Is there a place that I can go that digests the latest threats and information down in to a nice, clean webpage?

TruSecure IntelliShield is one such service, but it is not free. It pulls together information about a vulnerability from various vendors, mailing lists, and such, and puts it all under one issue. It also has alerts and a shared task list for managing your organization's response to a vulnerability. The alerts can be useful given the fast-spreading nature of recent worms. The task list is less useful since organizations large enough to benefit from it probably have something similar internally.

I have no affiliation with TruSecure, yadda yadda yadda, I just previewed their service for a former employer.

Yes, Its called Outlook

Although M$ Outlook is commonly mistaken for a mail client, it is acually a distributed P2P virus database which is brilliantly designed to uniformly distribute samples of each possible new virus as rapidly and uniformly as possible. Another fine example of M$ Innovation!

Ethically ironic isn't it:

[eyepeepackets]

Ethically ironic isn't it:

- MS's poorly designed and implemented product is the primary cause we have a virus problem (80,000 + viruses at last count);

- first thing I see when I log onto /. are banner ads for MS product!

Doh, I forgot: Raking in cash is better than taking the high ground and considering one'
s actions and behavior in the context of ethical social behavior.

Guess ./ forgot too, eh?

Re:Ethically ironic isn't it:

A business has to survive. If you would like to not see ads from Microsoft, Slashdot gives you the option to buy a subscription and not see any ads. This gives you two benefits: 1) No/fewer ads and, more importantly, 2) You can help support a great site!

just my .02

Re:Ethically ironic isn't it:

[eyepeepackets]

There ya go man, be as evasive as you can!

Seriously though, justifying unethical behavior just because it's "business" is pure BS (that's bullshit, not to be confused with B.S. though many say there is a direct corelation between the two. :) )

Thanks for the information about getting the subscription though, that was interesting and possibly useful provided I don't log in and see MicroShiite advertising for their latest attempt to cheat the fools and suckers of the world.

As for the great site -- it was, could be again, but until they get rid of this "business first" attitude, their product will continue to be seriously compromised.

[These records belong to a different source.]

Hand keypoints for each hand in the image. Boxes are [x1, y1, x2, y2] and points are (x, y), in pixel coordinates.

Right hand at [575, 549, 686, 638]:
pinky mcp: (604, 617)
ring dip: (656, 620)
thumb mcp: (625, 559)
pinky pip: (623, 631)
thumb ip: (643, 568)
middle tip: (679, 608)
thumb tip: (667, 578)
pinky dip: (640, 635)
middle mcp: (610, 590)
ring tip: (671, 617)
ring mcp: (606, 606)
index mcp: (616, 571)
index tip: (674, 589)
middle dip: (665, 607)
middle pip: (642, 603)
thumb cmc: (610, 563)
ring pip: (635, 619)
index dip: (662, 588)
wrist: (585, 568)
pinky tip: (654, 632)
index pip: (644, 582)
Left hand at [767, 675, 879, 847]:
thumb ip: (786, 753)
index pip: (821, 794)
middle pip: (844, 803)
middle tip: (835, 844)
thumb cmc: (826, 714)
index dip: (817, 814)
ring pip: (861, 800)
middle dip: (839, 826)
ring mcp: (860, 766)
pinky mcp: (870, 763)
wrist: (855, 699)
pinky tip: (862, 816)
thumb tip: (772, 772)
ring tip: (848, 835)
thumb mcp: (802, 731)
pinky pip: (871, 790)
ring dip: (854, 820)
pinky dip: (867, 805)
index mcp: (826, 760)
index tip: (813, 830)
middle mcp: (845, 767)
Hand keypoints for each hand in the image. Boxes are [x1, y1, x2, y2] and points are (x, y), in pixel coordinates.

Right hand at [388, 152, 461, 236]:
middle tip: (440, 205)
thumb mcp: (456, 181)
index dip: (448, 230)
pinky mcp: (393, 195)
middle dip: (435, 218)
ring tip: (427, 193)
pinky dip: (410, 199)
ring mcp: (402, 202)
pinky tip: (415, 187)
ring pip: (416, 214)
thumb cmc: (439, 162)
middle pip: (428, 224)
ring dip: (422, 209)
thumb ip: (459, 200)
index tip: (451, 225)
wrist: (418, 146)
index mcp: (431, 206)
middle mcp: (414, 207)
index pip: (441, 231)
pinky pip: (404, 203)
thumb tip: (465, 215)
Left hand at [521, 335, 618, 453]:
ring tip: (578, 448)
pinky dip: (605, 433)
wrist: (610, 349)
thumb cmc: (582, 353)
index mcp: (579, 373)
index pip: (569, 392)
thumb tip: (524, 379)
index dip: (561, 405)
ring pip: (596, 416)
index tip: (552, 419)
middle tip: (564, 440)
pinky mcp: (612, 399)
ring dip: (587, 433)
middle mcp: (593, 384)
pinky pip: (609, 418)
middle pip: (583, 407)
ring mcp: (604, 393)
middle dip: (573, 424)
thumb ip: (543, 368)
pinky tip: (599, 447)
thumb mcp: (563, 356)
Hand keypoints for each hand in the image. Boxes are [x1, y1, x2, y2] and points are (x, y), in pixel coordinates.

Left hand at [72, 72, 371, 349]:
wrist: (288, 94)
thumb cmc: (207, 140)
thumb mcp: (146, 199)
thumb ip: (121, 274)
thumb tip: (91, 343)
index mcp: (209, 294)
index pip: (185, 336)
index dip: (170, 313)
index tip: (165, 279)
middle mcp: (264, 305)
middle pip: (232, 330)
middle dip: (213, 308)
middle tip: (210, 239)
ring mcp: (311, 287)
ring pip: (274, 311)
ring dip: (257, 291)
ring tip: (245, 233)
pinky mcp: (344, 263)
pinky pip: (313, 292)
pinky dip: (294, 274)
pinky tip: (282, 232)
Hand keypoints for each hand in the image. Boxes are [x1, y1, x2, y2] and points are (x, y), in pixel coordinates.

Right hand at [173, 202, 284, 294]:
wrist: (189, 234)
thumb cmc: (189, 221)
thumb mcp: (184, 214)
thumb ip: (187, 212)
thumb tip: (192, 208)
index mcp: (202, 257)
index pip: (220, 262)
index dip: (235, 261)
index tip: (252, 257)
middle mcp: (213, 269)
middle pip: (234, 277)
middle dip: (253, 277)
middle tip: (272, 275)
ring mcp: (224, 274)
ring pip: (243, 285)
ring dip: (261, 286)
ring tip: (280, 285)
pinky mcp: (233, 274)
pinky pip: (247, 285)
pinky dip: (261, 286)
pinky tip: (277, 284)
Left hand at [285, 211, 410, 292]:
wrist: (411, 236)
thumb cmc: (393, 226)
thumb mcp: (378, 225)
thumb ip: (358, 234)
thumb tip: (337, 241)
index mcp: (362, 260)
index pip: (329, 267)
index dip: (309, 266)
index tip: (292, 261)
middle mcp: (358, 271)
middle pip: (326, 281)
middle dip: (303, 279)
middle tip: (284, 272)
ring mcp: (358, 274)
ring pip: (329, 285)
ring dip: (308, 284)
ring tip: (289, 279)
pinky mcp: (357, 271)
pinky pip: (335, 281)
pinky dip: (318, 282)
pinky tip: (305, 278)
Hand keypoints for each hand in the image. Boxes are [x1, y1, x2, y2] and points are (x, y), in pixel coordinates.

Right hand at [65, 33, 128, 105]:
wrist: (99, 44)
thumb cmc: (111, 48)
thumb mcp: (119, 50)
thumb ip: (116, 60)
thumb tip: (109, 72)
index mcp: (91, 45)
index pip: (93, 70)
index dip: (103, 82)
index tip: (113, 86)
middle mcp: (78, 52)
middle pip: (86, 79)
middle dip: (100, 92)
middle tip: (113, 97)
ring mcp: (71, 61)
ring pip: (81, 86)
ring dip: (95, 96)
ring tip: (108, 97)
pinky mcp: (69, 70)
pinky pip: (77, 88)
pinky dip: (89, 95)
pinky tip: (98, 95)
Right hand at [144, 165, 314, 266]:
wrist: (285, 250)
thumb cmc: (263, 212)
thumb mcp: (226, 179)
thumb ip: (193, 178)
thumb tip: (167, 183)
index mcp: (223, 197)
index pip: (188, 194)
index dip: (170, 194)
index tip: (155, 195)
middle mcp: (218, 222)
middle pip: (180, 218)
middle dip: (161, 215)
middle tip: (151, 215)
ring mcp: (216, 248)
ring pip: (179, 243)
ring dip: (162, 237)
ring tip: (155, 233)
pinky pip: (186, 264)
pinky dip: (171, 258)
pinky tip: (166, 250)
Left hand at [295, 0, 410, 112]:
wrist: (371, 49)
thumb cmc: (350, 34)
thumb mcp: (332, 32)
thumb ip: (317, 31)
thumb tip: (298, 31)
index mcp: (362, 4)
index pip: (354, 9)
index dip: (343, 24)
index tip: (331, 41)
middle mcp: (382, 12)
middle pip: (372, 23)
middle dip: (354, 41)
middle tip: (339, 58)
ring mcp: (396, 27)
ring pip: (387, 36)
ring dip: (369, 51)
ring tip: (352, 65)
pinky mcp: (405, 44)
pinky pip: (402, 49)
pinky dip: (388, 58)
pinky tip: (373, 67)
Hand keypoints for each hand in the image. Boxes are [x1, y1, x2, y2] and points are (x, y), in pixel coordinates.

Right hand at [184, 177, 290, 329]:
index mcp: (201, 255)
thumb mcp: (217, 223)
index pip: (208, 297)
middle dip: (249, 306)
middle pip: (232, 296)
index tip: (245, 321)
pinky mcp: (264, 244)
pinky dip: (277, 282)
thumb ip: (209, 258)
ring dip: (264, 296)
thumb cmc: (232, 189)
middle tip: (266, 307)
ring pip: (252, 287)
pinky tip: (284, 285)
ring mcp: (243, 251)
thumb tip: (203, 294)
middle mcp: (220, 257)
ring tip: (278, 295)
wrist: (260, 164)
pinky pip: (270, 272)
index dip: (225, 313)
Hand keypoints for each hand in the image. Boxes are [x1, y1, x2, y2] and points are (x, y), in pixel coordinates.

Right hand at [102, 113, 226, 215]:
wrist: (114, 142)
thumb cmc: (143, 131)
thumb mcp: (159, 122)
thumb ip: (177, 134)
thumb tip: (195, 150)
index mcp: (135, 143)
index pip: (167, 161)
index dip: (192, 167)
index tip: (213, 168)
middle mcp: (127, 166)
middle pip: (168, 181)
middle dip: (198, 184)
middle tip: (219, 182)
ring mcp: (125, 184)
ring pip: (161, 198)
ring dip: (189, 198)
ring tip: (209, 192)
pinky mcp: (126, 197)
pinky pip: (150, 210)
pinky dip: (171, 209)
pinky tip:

I know full well how good /. was before they owners sold it to the "business" folks.

Have a good one Mr. AC.

Re:Ethically ironic isn't it:

[pfleming]

Welcome to the new paradigm, where businesses must actually have a plan. We will miss the days that one could justify burning millions because of the number of eyeballs.
Now, the advertising revenue is smaller and real value has to be considered. Is it worth more to you to not have /. or to see an ad? Or is it worth more to buy a subscription and not see the ad at all? Now that the net has come out to the real world of valuations and investors aren't throwing goog money after bad, these guys at least need to break even to stay around.

Take the weight off...

[DoctorRad]

Try Messagelabs or similar for pretty much 100% effective e-mail virus filtering. They use the top four anti-virus solutions to catch everything that's known about, followed by heuristic analysis to catch anything suspicious that's not been seen before.

They recommend using a conventional anti-virus solution to catch the 2% of viruses coming into your establishment on portable media, but they'll keep your mail pretty damn clean.

I don't work for them (my partner used to work for part of the same outfit), but I have been an end user of their solution. Good stuff, and they do anti-spam as well...

Matt...

Re:Take the weight off...

[Ed+Almos]

Too right

A friend of mine used Messagelabs during his last job in the UK and he reckons that they are the best thing out there. Over eighteen months he had ZERO virus hits on a sixty-user site and this was during the Code Red / Nimda boom times.

Speak to Messagelabs

Ed Almos

or...

[REBloomfield]

Buy a product such as Sybari Antigen, which uses four different companies engines. That way, you should catch most stuff...

When I went to speak to Sophos at a show, they actually took me to Sybari's stand :)

Central Repository for Virus Information

I'm sure that there's at least one in Iraq. Just we couldn't find it yet.